===== MATERIALS PROVIDED =====
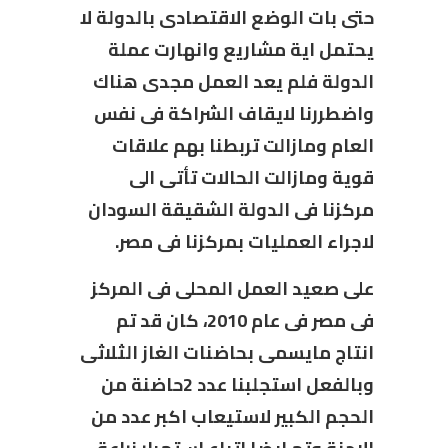
حتى بات الوضع الاقتصادى بالدولة لا
يحتمل اية مشاريع وانهارت عملة
الدولة فلم يعد العمل مجدى هناك
واضطررنا لايقاف الشراكة فى نفس
العام ومازالت تربطنا بهم علاقات
قوية ومازالت الحالات تأتى الى
مركزنا فى الدولة الشقيقة السودان
لاجراء العمليات بمركزنا فى مصر.
على صعيد العمل المحلى فى المركز
فى مصر فى عام 2010، كان قد تم
انتاج مايسمى بحاضنات الغاز الثلاثى
وبالفعل استجلبنا عدد 2حاضنة من
الحجم الكبير لاستيعاب اكبر عدد من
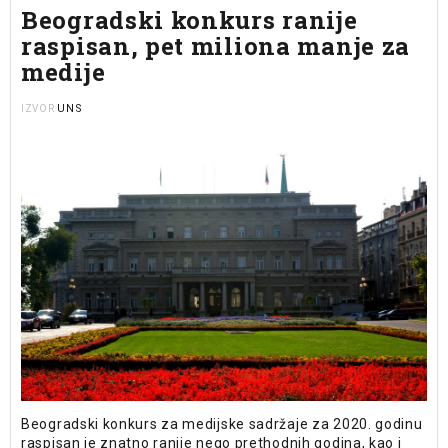
Beogradski konkurs ranije
raspisan, pet miliona manje za
medije
UNS
IZVOR
Beogradski konkurs za medijske sadržaje za 2020. godinu
raspisan je znatno ranije nego prethodnih godina, kao i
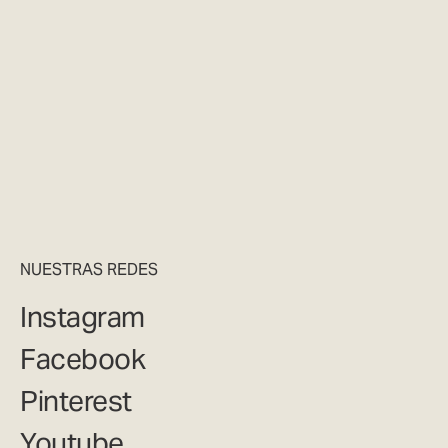
NUESTRAS REDES
Instagram
Facebook
Pinterest
Youtube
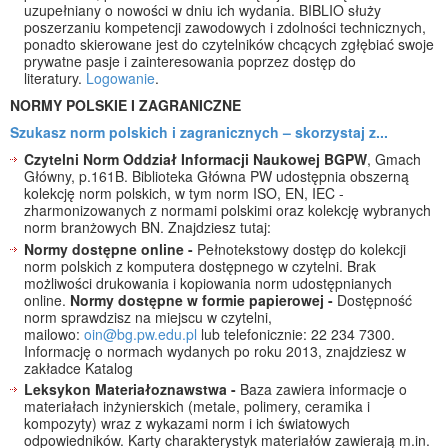
uzupełniany o nowości w dniu ich wydania. BIBLIO służy
poszerzaniu kompetencji zawodowych i zdolności technicznych,
ponadto skierowane jest do czytelników chcących zgłębiać swoje
prywatne pasje i zainteresowania poprzez dostęp do
literatury.
Logowanie
.
NORMY POLSKIE I ZAGRANICZNE
Szukasz norm polskich i zagranicznych – skorzystaj z...
Czytelni Norm Oddział Informacji Naukowej BGPW
, Gmach
Główny, p.161B.
Biblioteka Główna PW udostępnia obszerną
kolekcję norm polskich, w tym norm ISO, EN, IEC -
zharmonizowanych z normami polskimi oraz kolekcję wybranych
norm branżowych BN. Znajdziesz tutaj:
Normy dostępne online -
Pełnotekstowy dostęp do kolekcji
norm polskich z komputera dostępnego w czytelni. Brak
możliwości drukowania i kopiowania norm udostępnianych
online.
Normy dostępne w formie papierowej -
Dostępność
norm sprawdzisz na miejscu w czytelni,
mailowo:
oin@bg.pw.edu.pl
lub telefonicznie: 22 234 7300.
Informację o normach wydanych po roku 2013, znajdziesz w
zakładce Katalog
Leksykon Materiałoznawstwa -
Baza zawiera informacje o
materiałach inżynierskich (metale, polimery, ceramika i
kompozyty) wraz z wykazami norm i ich światowych
odpowiedników. Karty charakterystyk materiałów zawierają m.in.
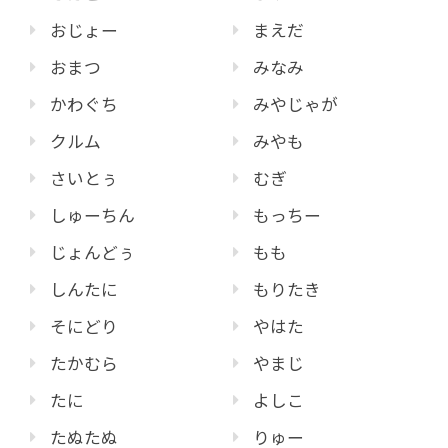
おじょー
まえだ
おまつ
みなみ
かわぐち
みやじゃが
クルム
みやも
さいとぅ
むぎ
しゅーちん
もっちー
じょんどぅ
もも
しんたに
もりたき
そにどり
やはた
たかむら
やまじ
たに
よしこ
たぬたぬ
りゅー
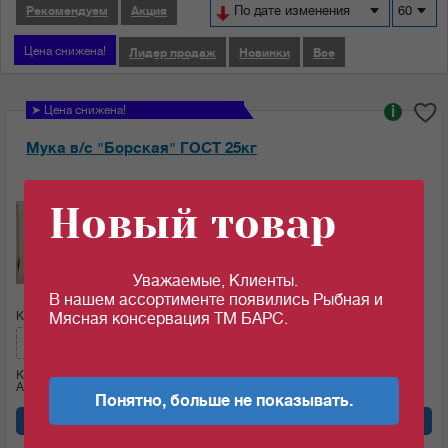
По дате изменения
60
Рекомендуем
Акция
Цена снижена!
Лидер продаж
Новинки
Все
➤ Цена снижена!
i
Мука в/с "Борская" ГОСТ 25кг
Ед.изм:
Новый товар
28.25
c
за 1 кг
Уважаемые, Клиенты.
В нашем ассортименте появились Рыбная и
Кол-во (меш.):
Сумма:
Мясная консервация ТМ БАРС.
706.25
c
Кол-во (кг)
25
Артикул: 09243
Понятно, больше не показывать.
Добавить в корзину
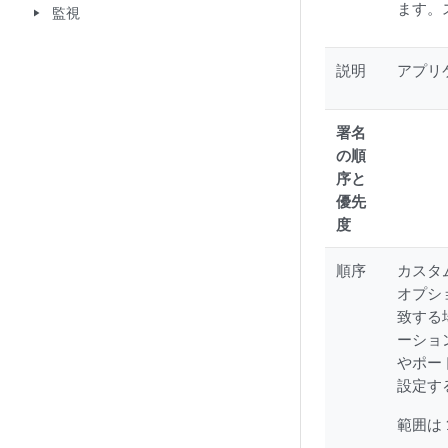
ます。
監視
play_arrow
説明
アプリ
署名
の順
序と
優先
度
順序
カスタ
オプシ
致する
ーショ
やポー
設定す
範囲は 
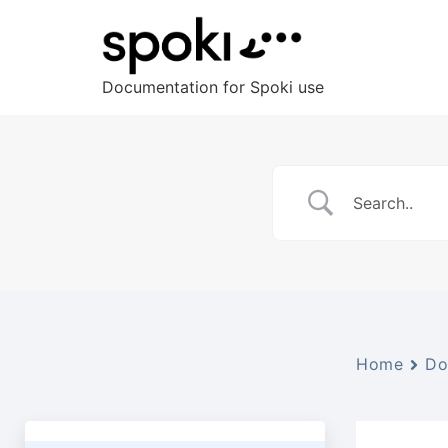
Documentation for Spoki use
Home
Do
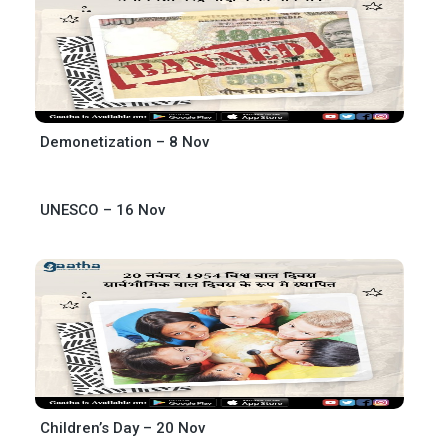
Demonetization – 8 Nov
UNESCO – 16 Nov
Children’s Day – 20 Nov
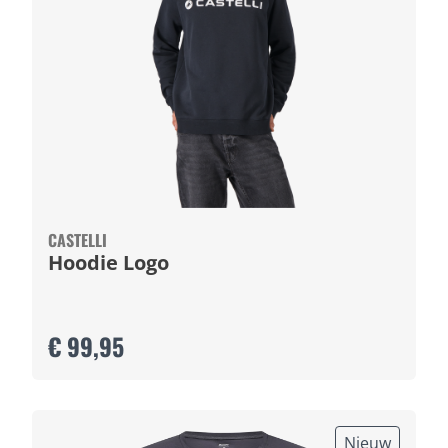
CASTELLI
Hoodie Logo
€ 99,95
Nieuw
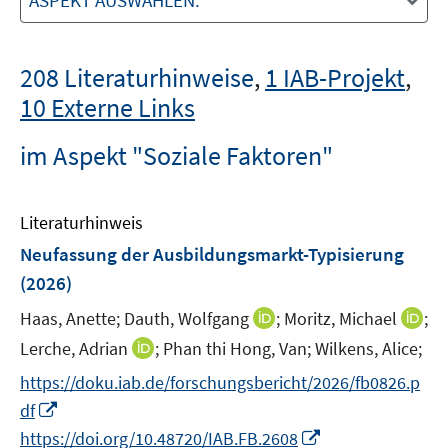
ASPEKT AUSWÄHLEN:
208 Literaturhinweise
,
1 IAB-Projekt
,
10 Externe Links
im Aspekt "Soziale Faktoren"
Literaturhinweis
Neufassung der Ausbildungsmarkt-Typisierung
(2026)
I
I
Haas, Anette;
Dauth, Wolfgang
;
Moritz, Michael
;
n
n
I
Lerche, Adrian
;
Phan thi Hong, Van;
Wilkens, Alice;
n
n
n
https://doku.iab.de/forschungsbericht/2026/fb0826.p
e
e
n
I
df
u
u
e
n
I
e
e
https://doi.org/10.48720/IAB.FB.2608
u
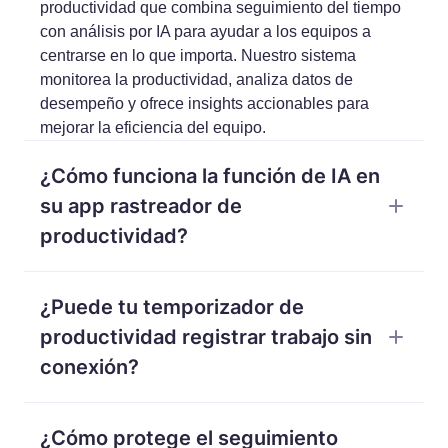
productividad que combina seguimiento del tiempo
con análisis por IA para ayudar a los equipos a
centrarse en lo que importa. Nuestro sistema
monitorea la productividad, analiza datos de
desempeño y ofrece insights accionables para
mejorar la eficiencia del equipo.
¿Cómo funciona la función de IA en
su app rastreador de
productividad?
Nuestra app de seguimiento de productividad usa
¿Puede tu temporizador de
IA agente para analizar patrones de trabajo,
detectar irregularidades y generar
productividad registrar trabajo sin
recomendaciones personalizadas. El asistente IA
conexión?
puede responder preguntas específicas sobre datos
de desempeño y crear resúmenes de informes
Sí, el temporizador de productividad WebWork
personalizados para ayudar a los gestores a
¿Cómo protege el seguimiento
puede funcionar offline. Necesitas iniciar el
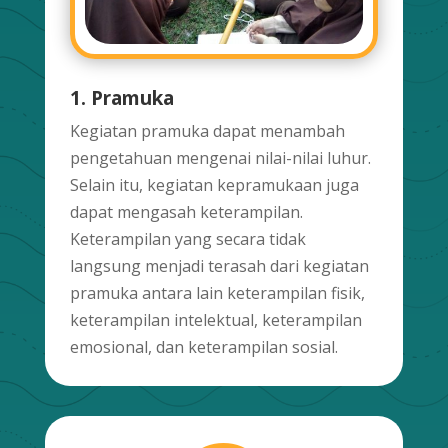
1. Pramuka
Kegiatan pramuka dapat menambah
pengetahuan mengenai nilai-nilai luhur.
Selain itu, kegiatan kepramukaan juga
dapat mengasah keterampilan.
Keterampilan yang secara tidak
langsung menjadi terasah dari kegiatan
pramuka antara lain keterampilan fisik,
keterampilan intelektual, keterampilan
emosional, dan keterampilan sosial.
=====
▶ _WHAT IS NEEDED_
Give again, please, precisely the lines that begin the records and run through the line with "وبالفعل استجلبنا عدد 2حاضنة من" in it, keeping both end lines and dropping any pictures.

▶ _OUTPUT_
حتى بات الوضع الاقتصادى بالدولة لا
يحتمل اية مشاريع وانهارت عملة
الدولة فلم يعد العمل مجدى هناك
واضطررنا لايقاف الشراكة فى نفس
العام ومازالت تربطنا بهم علاقات
قوية ومازالت الحالات تأتى الى
مركزنا فى الدولة الشقيقة السودان
لاجراء العمليات بمركزنا فى مصر.
على صعيد العمل المحلى فى المركز
فى مصر فى عام 2010، كان قد تم
انتاج مايسمى بحاضنات الغاز الثلاثى
وبالفعل استجلبنا عدد 2حاضنة من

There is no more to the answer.